The Millathe: A CNC story

So a long while back I managed to acquire an Emco maximat 7 machining center. It has been my goal to make it a CNC machine, however it has been sadly sitting in my living room waiting for me to finish busscooter, but now that that is done (besides a few safety features which need to be added). I've turned my sites to making this CNC dream a reality and things are finally starting to happen.

So hear's the deal: this machining center, or the millathe as it is has been nicknamed, is like 75% lathe 25% mill and 100% heavy, seriously the millathe isn't that big but weighs well over 100lbs.  Unfortunately I don't have pictures right now and am other wise not at home so those will get posted later. It also happens to be Austrian and metric which is wonderful because if you know me I tend to shun 'standard' units (really? Who calls 'units standard' when only a small fraction of the planet uses them?). The lathe portion of the millathe seems fully operable except for the lead screw; which is linked through a mess of gearing to what appears to be a cracked plastic press fit gear, so  cant be turned automatically by the spindle motor. The lead screw does have a knob so you can turn it by hand, but this project is about avoiding that. Unfortunately most of the gears in the lathe system seem to be of phenolic materials but they're functional for now, perhaps some time in the future I will rebuild the power part of the spindle drive but that's another project and another thing to add to the list of fixes.

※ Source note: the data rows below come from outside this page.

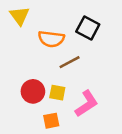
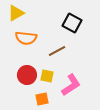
yellow triangle: (20, 16) -> (16, 13), turned 36
orange semicircle: (51, 39) -> (26, 38), moved

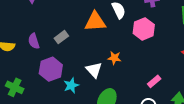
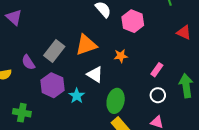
orange triangle: (95, 22) -> (86, 45), moved
gray rectangle: (61, 37) -> (54, 51), size x1.5
orange star: (114, 58) -> (121, 56), moved

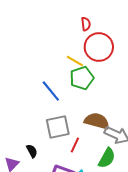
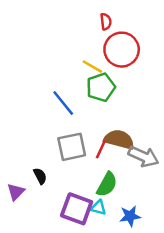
red line: (75, 145) -> (101, 149), moved
green semicircle: (107, 158) -> (107, 184), moved

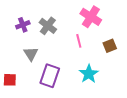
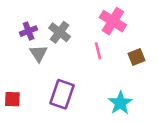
gray triangle: (31, 54) -> (38, 53), moved
cyan star: (89, 74) -> (120, 103), moved

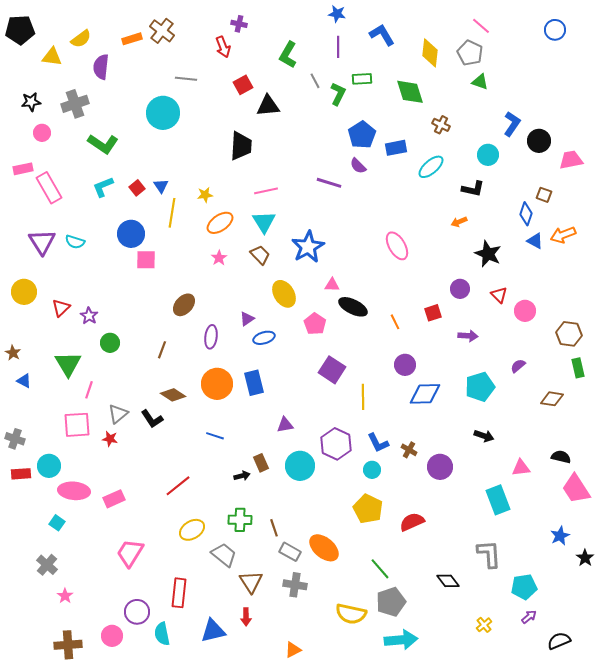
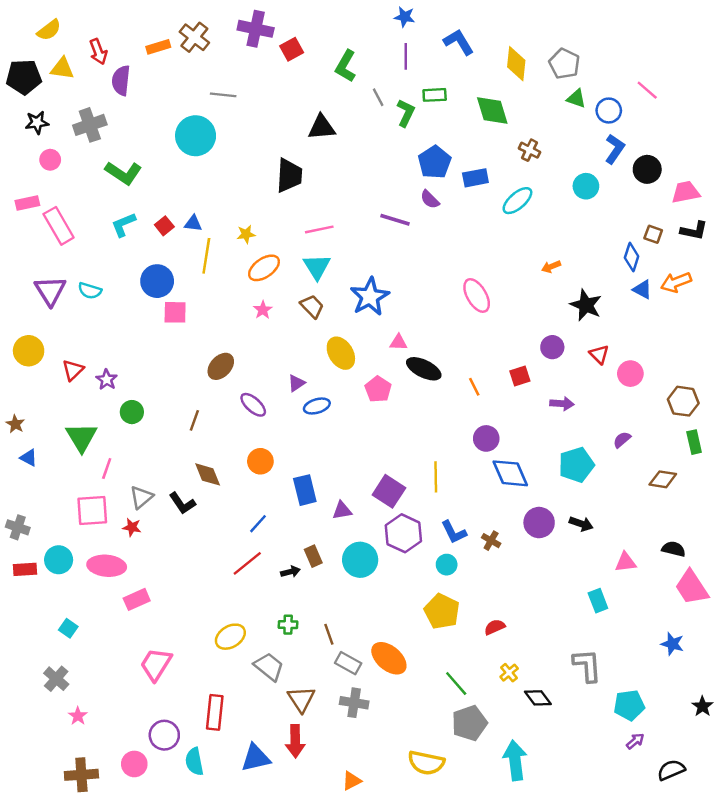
purple cross: (239, 24) -> (256, 29), moved, size x1.8
pink line: (481, 26) -> (647, 90), moved
black pentagon: (20, 30) -> (24, 77), moved
blue circle: (555, 30) -> (609, 111), moved
yellow semicircle: (81, 39) -> (49, 30), moved
red arrow: (223, 47) -> (98, 52), moved
red square: (243, 85) -> (292, 49), moved
blue triangle: (161, 186) -> (193, 223), turned -49
black L-shape: (473, 189) -> (694, 231), moved
purple ellipse: (211, 337) -> (253, 405), turned -55
purple square: (332, 370) -> (389, 491), moved
blue rectangle: (254, 383) -> (305, 490), moved
orange circle: (217, 384) -> (260, 461), size x0.7
blue diamond: (425, 394) -> (510, 473), turned 68
brown diamond: (173, 395) -> (208, 474), turned 35
blue line: (215, 436) -> (258, 524), turned -66
purple circle: (440, 467) -> (539, 523), moved
red line: (178, 486) -> (247, 563), moved
pink ellipse: (74, 491) -> (107, 566), moved
cyan rectangle: (498, 500) -> (598, 601), size x0.7
green cross: (240, 520) -> (288, 625), size x0.7
red semicircle: (412, 522) -> (495, 627), size x0.7
blue star: (560, 536) -> (672, 644), turned -30
black star: (585, 558) -> (702, 706), moved
yellow semicircle: (351, 614) -> (426, 763), moved
red arrow: (246, 617) -> (295, 741), size x1.5
yellow cross: (484, 625) -> (509, 673), moved
cyan arrow: (401, 640) -> (515, 760), moved, turned -92

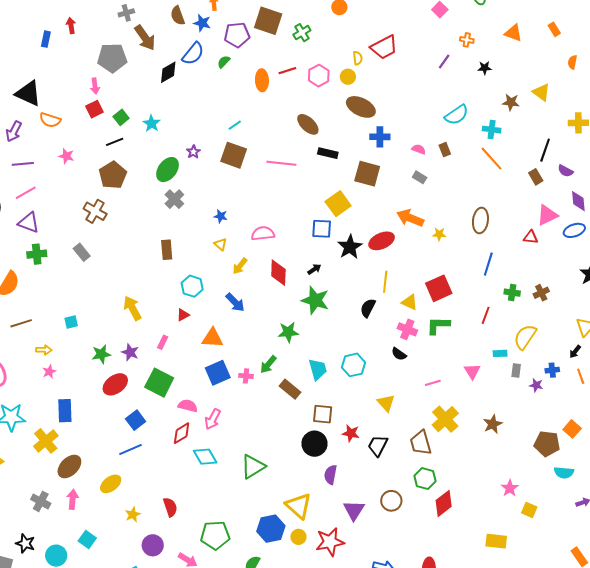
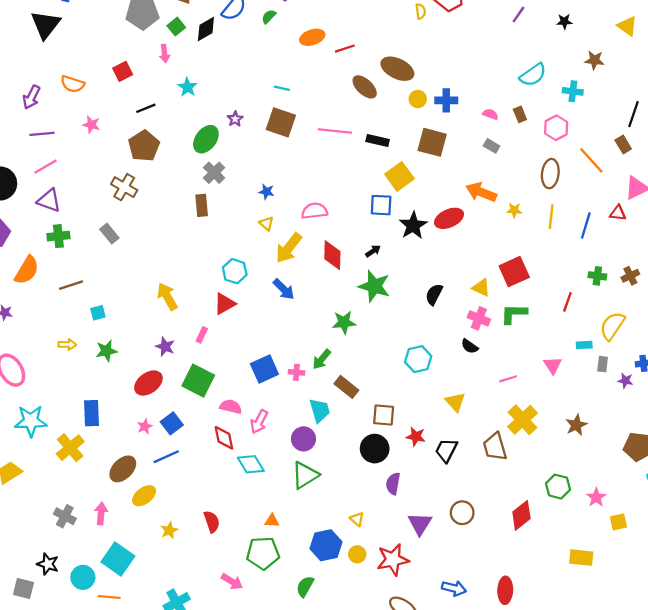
red line: (287, 71) -> (345, 49), moved
pink hexagon: (319, 76) -> (556, 128), moved
yellow circle: (348, 77) -> (418, 99), moved
orange ellipse: (262, 80) -> (312, 37), turned 75
pink arrow: (95, 86) -> (165, 54), moved
yellow triangle: (541, 92) -> (627, 26), moved
black triangle: (28, 93) -> (46, 25), moved, turned 44
brown ellipse: (361, 107) -> (397, 69), moved
green square: (121, 117) -> (176, 27), moved
cyan line: (235, 125) -> (282, 88), turned 48
black rectangle: (328, 153) -> (378, 141), moved
orange line: (491, 159) -> (591, 160), moved
brown ellipse: (480, 220) -> (550, 174), moved
brown rectangle: (167, 250) -> (202, 205), moved
blue line: (488, 264) -> (586, 226), moved
yellow arrow: (240, 266) -> (289, 248), size x1.6
yellow line: (385, 282) -> (551, 217), moved
red triangle: (183, 315) -> (225, 304), size x1.5
brown line: (21, 323) -> (71, 285), moved
orange triangle: (212, 338) -> (272, 521), moved, size x0.6
green star: (101, 354) -> (106, 351), moved
cyan trapezoid: (318, 369) -> (320, 410), moved
pink star: (49, 372) -> (145, 426), moved
red diamond: (182, 433) -> (224, 438), turned -70
brown ellipse: (69, 466) -> (123, 469), moved
green hexagon: (425, 479) -> (558, 487), moved
yellow triangle: (298, 506) -> (357, 519), size x0.5
yellow square: (529, 510) -> (618, 522), turned -35
cyan square: (87, 539) -> (118, 559), size x1.6
purple circle: (153, 545) -> (304, 439), moved

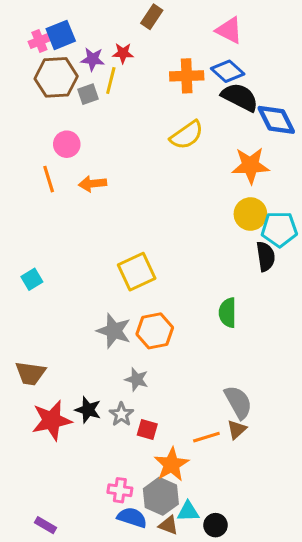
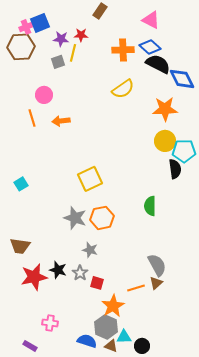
brown hexagon: (56, 77) -> (21, 47), moved
pink cross: (120, 490) -> (50, 323), moved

Currently the plan is to make lathe portion CNC before turning to what ever may be wrong with the mill section of the machine. The list of key action items for modifying the millathe in no particular order  looks like this:

  •  Replace lead screws (I might not replace them but they look a bit wonky).
  • Add Backlash compensation, because no one loves backlash in automated systems.
  • Acquire steppers for driving the Z and R axis screws giving control of the lathe port.
  • Create method of supplying power to said steppers in order to control the system.
  • Create control system for the steppers.
At the moment I've started looking at the control side of things.  The plan is to stream through USB to an arduino nano which can act as a buffer and send the signal out separately to each stepper driver synchronously. I plan on using the Allegro A4989 stepper motor driver to control all of these shenanigans. It will require that each motor needs 2 outputs from the arduino, one for step and, one for direction.
 The outputs from the A4989 generally go straight to the gates of transistors but, it's tempting to instead direct them to some gate drives to allow them to drive larger fets for larger stepper motors. I haven't really done any calculations to justify this but it seems like it would be nice thing to have a one size fits all solution to driving steppers even if it is over kill. A pair of LM5109A gate drivers per stepper driver seem perfect for this task since they have inputs that can be driven separately allowing for whatever sort of control method the stepper controller feels like. 

However last night I began to experiment with methods of sending arduino data over usb and had moderate success in getting LED's to count synchronously according to their appropriate digital out ports rather than by using the normal digitalWrite commands. This was kind of  interesting since apparently pyserial only sends data as strings and chars. Which to me this seems weird and inefficient but I'm not that experienced with data streaming techniques. Hopefully it will be able to send data at a pace appreciable enough to make it work other wise. I'll talk more about messing around with this in the next post.

I don't have any pictures of the millathe to post at the moment but I always feel bad not posting a picture so here have a repost of the  tool post holder I made for the millathe a while back. It is currently mounted on the millathe and works just dandily. yaaay reposts.